The most brazen murder was that of Gomez. As the lead singer of K-Paz de la Sierra, he was a widely recognized, marquee artist; indeed, his murder happened the same week K-Paz was nominated for a Grammy Award. Gomez was with Victor Hugo Sanchez and Javier Rivera - respectively, K-Paz's Mexico- and U.S.-based promoters - when they were intercepted by at least 10 vans and kidnapped as they left a performance at the Estadio Morelos in the Michoacan state capital of Morelia. The two promoters were freed after two hours in captivity. But Gomez's strangled, tortured and burned body was discovered on a highway near Morelia.

'YOU DON'T KNOW WHO'S WHO'

The viciousness of Gomez's and Pena's murders have all the makings of a mob killing, but neither of them had reported links to organized crime. Gomez, in particular, didn't even sing narcocorridos, the popular songs often based on mob lore.

But some in the industry speculate that both killings were the result of dangerous liaisons. "You're a big act, you play in these popular dances, and all these little girls are always after you," one promoter said. "The problem is, you don't know who's who. You might be messing with the wrong person."

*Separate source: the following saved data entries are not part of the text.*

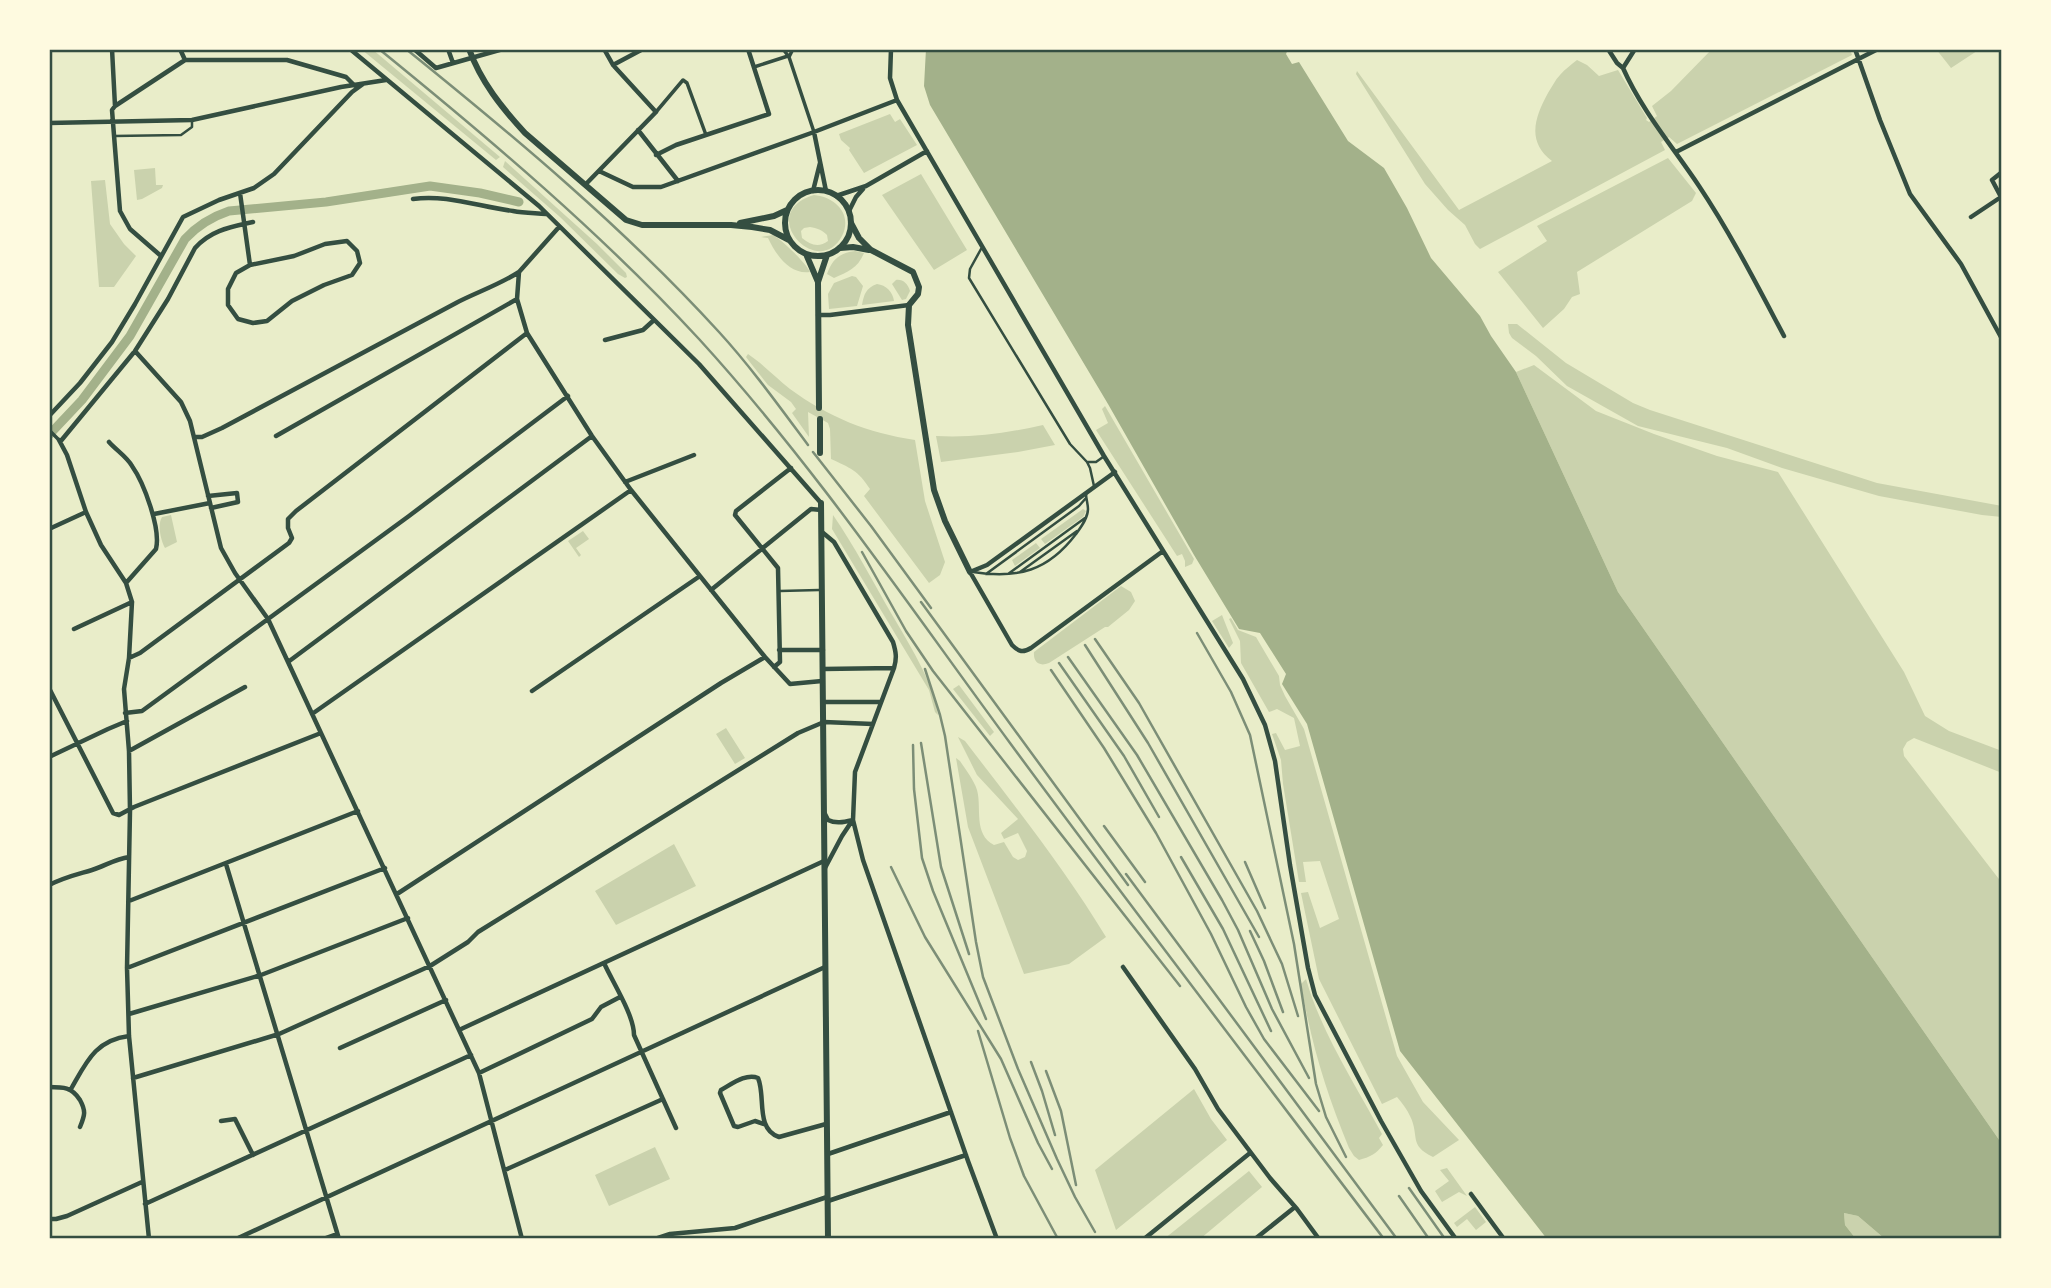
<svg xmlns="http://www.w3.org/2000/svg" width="2051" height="1288" font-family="Quicksand,sans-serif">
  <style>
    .green { fill: #cad2ad; fill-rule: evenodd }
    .water { fill: #a3b18a }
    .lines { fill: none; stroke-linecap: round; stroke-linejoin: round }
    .canal { stroke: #a3b18a; stroke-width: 9 }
    .service { stroke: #344e41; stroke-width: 2.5 }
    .pedestrian { stroke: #344e41; stroke-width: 3.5 }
    .minor { stroke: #344e41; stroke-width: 4.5 }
    .tertiary { stroke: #344e41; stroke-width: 6 }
    .secondary { stroke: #344e41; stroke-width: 6 }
    .rail { stroke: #7c8e77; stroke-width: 2.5 }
    .neatline { fill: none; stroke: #344e41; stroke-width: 2.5 }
  </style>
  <rect width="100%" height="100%" fill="#e9edc9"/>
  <path class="green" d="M361,49H372L500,157L496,160Z
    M1712,49H1850L1852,55L1677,144L1669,137L1661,142L1665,150L1480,249L1475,244L1465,225L1448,210L1425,184L1356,74L1357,71L1459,210L1552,161C1526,141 1535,117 1548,93C1552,87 1555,80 1560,75C1565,69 1571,65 1577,60L1587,65L1599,76L1618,70L1647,118L1646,120L1649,122L1657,116L1652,106L1671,91Z
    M1936,49H1980L1951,68Z
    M890,114L895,122L900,119L917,145L864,173L849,150L850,148L841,140L839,134Z
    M1668,158L1696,193L1692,201L1577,272L1580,294L1572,297L1564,309L1543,328L1498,272L1547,241L1537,226Z
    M505,161L597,244L626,273L627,277L625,278L618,274L560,217L503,167Z
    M155,168L156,185H163L162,188L142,199L137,200L134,170Z
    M921,174L967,250L934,270L882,195Z
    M105,180L110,224L124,244L136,256L114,287H99L91,181Z
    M814,195C835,197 853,214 842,236C818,281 754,213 814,195ZM810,227C817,228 822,230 827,235L828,241C819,248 810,245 802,238L801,231L804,228Z
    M773,235C781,239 806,263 810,272C790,275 776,255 768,238L761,237Z
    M855,251L864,253C858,268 848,272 834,278L827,274C832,260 839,253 855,251Z
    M852,276L856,277L863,286L857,306L829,309L828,294L834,283Z
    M896,280C903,279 908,284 910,291L906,299L902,300L892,284Z
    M877,284C886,285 893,292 894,301L862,305C864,294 866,288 877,284Z
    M1508,324H1517L1566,363L1633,403L1650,410L1877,483L2002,506V517L1982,515L1879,496L1782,468L1727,448L1638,426L1567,386L1536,356L1512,338L1509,333Z
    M748,354C763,364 776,378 790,389C828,417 868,433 915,440L925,501L945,562L940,575L929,583L864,496L870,489C858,470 850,468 831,459L830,429L828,423L808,412L809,437L792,413L796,409L791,402L768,385L749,361L746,357Z
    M1534,365L1596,411L1654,434L1717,456L1778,472L1904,672L1925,716L1949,731L2002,751V773L1914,738L1907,742L1903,749L1904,756L2002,883V1144L1618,592L1516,372Z
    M1105,406L1194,559L1192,564L1185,567V561L1182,554L1177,556L1096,430L1108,423L1102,409Z
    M1043,425L1055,445L1018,452L941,462L936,436C973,438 1007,433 1043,425Z
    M1083,509L1086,511L1083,517L1045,544L1041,539Z
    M171,515L177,542L165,548C161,541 157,525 162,517Z
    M833,515C855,547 872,580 891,613C909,644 932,679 938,715L935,712L929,690L832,529Z
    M583,531L589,539L576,548L581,555L579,557L568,541Z
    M1036,543L1040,548L1015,566L1012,560Z
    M1121,586L1131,592L1135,601L1129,610L1108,627H1105L1049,663C1039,667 1033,662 1034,652Z
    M1222,615L1233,643L1229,648L1212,621Z
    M1231,618L1238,630L1256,637L1279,676L1280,685L1285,696L1304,729L1397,1056L1423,1102L1459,1140L1433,1157C1408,1145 1420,1136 1410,1116C1407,1109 1402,1103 1397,1097L1382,1104L1319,979L1301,893L1308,892L1320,928L1339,919L1320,861L1303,862L1306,882H1299L1283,784L1281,760L1272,734L1276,733L1285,750L1300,746L1294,718L1277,709L1269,712L1241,663L1240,641L1229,619Z
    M959,685L994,732L990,736L953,689Z
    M726,728L745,758L735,764L716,734Z
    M958,737L965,741C1014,805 1064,868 1106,937L1069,964L1024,974L968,827L956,758L960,761C965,769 974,780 977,790C982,808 973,834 994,845L1004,842L1013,857L1018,860L1025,857L1027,851L1018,833L1004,839L1001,833L1018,819L977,775Z
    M674,844L696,886L616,925L595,891Z
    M1306,979C1322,1034 1355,1084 1382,1134L1379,1138L1383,1145C1376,1154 1370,1157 1359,1160L1354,1156L1349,1148C1326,1092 1311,1043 1301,984Z
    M1194,1089L1211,1119L1227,1140L1116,1230L1095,1170Z
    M655,1147L670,1179L609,1206L595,1175Z
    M1447,1168L1467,1196L1459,1192L1442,1202L1435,1191L1449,1181L1440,1170Z
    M1249,1171L1262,1187L1200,1239H1164Z
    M1475,1207L1486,1222L1476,1230L1467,1219L1457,1227L1454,1223Z
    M1844,1213L1858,1216L1885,1239H1856L1845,1225Z"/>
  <path class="water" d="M926,49H1288L1286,54L1292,64L1299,62L1348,141L1384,168L1407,208L1431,258L1480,316L1491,336L1516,372L1618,592L2002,1144V1239H1885L1858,1216L1844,1213L1845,1225L1856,1239H1547L1400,1051L1307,724L1282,684L1286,674L1260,633L1239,629L1194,555L1108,404L930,105L924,86Z"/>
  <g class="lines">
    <path class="canal" d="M49,435L82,400L130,336L185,239C198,225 211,217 229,211L326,202L430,186L480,193L519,202"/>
    <path class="service" d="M114,136L181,135L192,127V120
      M981,249L970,269L969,278L1070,444L1087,462H1096L1103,457
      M1087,462L1090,468L1094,486
      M973,572C1018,579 1048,571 1076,534C1081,527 1088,518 1088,509C1088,504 1086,499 1086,493
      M1020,572L1077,531
      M986,574L1079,506L1086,498
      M1008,574L1085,518
      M780,591L819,590"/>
    <path class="pedestrian" d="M783,49L789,57L814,132
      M789,57L793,49
      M754,67L788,56
      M656,112L683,80L687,83L706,135
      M49,430L59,440"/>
    <path class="minor" d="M112,49L115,106
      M180,49L185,60
      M350,49L539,206L699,364L821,503
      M414,49L436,68L503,49
      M448,49L453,63
      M891,49L890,78L897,100L1104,456L1243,679L1265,725L1275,761L1290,865L1308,968L1315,995L1381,1121L1421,1191L1456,1239
      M1608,49L1617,63L1623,68C1642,111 1673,147 1699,186C1731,234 1757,285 1784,336
      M1855,49L1880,120L1910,194L1961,264L2002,339
      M613,65L643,49
      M1623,68L1635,49
      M49,123L192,120L341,87L386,80
      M638,130L678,181
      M814,132L826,191
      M1676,152L1878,49
      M656,155L676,145L769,114L748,49
      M599,171L633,187H661L814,132L897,100
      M585,185L656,112L613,65L604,49
      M813,191L820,163
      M240,193L250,265
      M836,196L866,186L927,151
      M413,199C446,194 480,207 513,211C524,213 535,213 546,214
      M849,211L856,197L863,189
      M1971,217L2001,197L1992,180L2002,172
      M559,227L519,272L517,299L527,333L592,436L631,490L765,657L790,684L822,681
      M347,241L357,251L360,263L352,275L324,285L292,301L267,321L253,323L238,319L228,305V289L236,273L250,265L294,256L325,244Z
      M161,256L130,229L120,211L112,110L115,106L185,60H287L346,77L354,85
      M818,315H830L909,305
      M605,340L643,330L654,320
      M135,351L181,402L190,421L221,548L235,573L268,619L479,1073L522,1239
      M49,416L80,383L112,342L135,304L183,217L219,200L254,188L274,174L352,92L363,84
      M276,436L517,299
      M194,437H202L222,428C300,386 378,345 456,303C477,292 499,285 519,272
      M59,440L67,455L86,512L101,545L126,583L132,602L129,658L124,689L129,751L130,811L127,968L129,1036L149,1239
      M60,442L135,351L168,299L195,248C211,230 231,227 253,222
      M109,442C116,450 127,457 132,466C144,483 161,529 156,549L126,583
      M1115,472L987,565L970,572L1012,645C1019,652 1023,653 1031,648L1163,551
      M625,482L694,455
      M208,496L237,493L238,502L211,508
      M154,514L210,503
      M49,529L86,512
      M822,532L834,542L893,642C896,652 897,658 894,668L855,772L853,820L863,860L968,1161L997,1239
      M711,590L811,509L821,510
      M74,629L132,602
      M779,650H823
      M129,658L140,653L289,543L292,538L288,528V519L296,511L527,333
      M288,662L592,436
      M774,667L780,662L778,568L735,515L736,511L791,468
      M823,669L894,668
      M49,688L113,813L119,815L134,807L321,733
      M532,691L700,576
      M823,702H881
      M125,713L142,711L409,516L568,396
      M312,714L631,490
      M129,751L245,687
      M49,757L108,729L127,721
      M825,814L828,820C836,824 844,822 853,820
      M226,864L339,1239
      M825,868L842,836L852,821
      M49,885C65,877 75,875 92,870C105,866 115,859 129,857
      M397,894L721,683L765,657
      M129,901L358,811
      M604,963C613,983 634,1015 634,1035L676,1128
      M1123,967L1195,1069L1218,1109L1270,1178L1297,1209L1319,1239
      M127,968L385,868
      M129,1014L261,975L408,918
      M459,1030L824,861
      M340,1048L446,1000
      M479,1073L592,1019L601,1007L620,997
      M133,1078L279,1034L430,966L468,942L478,932L798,733L824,722L873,724
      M49,1087C63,1087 72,1087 80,1100C86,1111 85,1115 80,1127
      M71,1089C86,1063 95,1040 129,1036
      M221,1121L235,1119L253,1155
      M764,1124L755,1121L738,1127L734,1126L720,1093L721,1090C732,1084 746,1073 758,1078C766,1096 755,1129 779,1137L826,1124
      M828,1154L951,1112
      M505,1170L663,1099
      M1471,1194L1504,1239
      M828,1201L966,1155
      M145,1204L471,1055
      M49,1219H56L67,1216L142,1182
      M236,1239L825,967
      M323,1239L337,1234
      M655,1239L670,1234L735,1228L827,1197
      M1144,1239L1250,1153
      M1255,1239L1295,1207"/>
    <path class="tertiary" d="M851,223L859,238L871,250L913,272L919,287L918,294L909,305L908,325L934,490L945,521L970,572
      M840,248L853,247L869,250"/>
    <path class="secondary" d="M469,49C481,82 502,108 525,133L626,220L642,225H731L752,227L770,230L789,240
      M785 223a33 33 0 1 1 66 0a33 33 0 1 1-66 0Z
      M740,223L774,216L787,210
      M806,254L818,282
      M819,408L818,282L827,255
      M820,419V453
      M821,503L828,1239"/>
    <path class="rail" d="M379,49C491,140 601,233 699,339C814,465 909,606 1010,743C1133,910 1259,1074 1384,1239
      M406,49C515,137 624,228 719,332C751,367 779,406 808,445
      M813,452L871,526L931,608
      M862,552L906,631L933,671L1180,986
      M921,602L1128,885
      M1197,633L1231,692L1250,735L1294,944L1316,1084L1326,1117L1346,1157
      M1095,639L1139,703L1257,911L1282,964L1298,1016
      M1085,645L1148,743L1259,937
      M1068,657L1137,755L1222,900L1238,930L1272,1009L1309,1078
      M1059,663L1124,756L1159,817
      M925,669L940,715L945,736L976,942L983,977L1018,1069L1057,1159L1075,1197L1095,1232
      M1051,670L1104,748L1156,833L1211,934L1246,1007L1264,1039L1319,1111
      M921,743L941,867L969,954
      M913,745L914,789L922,858L933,891L986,1019
      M1104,826L1145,882
      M1181,857L1223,929L1271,1031
      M1245,862L1265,908
      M891,867L925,937L1001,1059L1038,1143L1052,1169
      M1126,874L1397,1239
      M1250,931L1264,961L1283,1012
      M978,1031L1010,1138L1024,1176L1058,1239
      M1031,1062L1042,1091L1055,1135
      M1046,1071L1061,1111L1076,1185
      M1409,1188L1445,1239
      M1399,1196L1429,1239"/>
  </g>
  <rect width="2051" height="1288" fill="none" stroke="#fefae0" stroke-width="102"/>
  <rect x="51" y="51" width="1949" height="1186" class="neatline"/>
</svg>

Gomez reportedly was threatened before the December 2 show, and received threats before a scheduled show at the same venue in 2006, which he decided not to perform.

Since November 2006, when banda singer Valentin Elizalde was gunned down after a show, more than 10 other artists have been murdered in Mexico. Mexican authorities have yet to indict anyone for the string of killings.

The seeming impunity has only added credence to what many promoters say privately: That in certain regions, local strongmen charge a "tax" for performing. It's a fee that promoters pay quietly, chalking it up to the cost of doing business in Mexico.

And yet, some acts are reluctant to cut back on touring now that record sales are down, because they need the income more than ever.

"You do have to be careful - and be courteous," one promoter said, "with your audience and with everyone in general."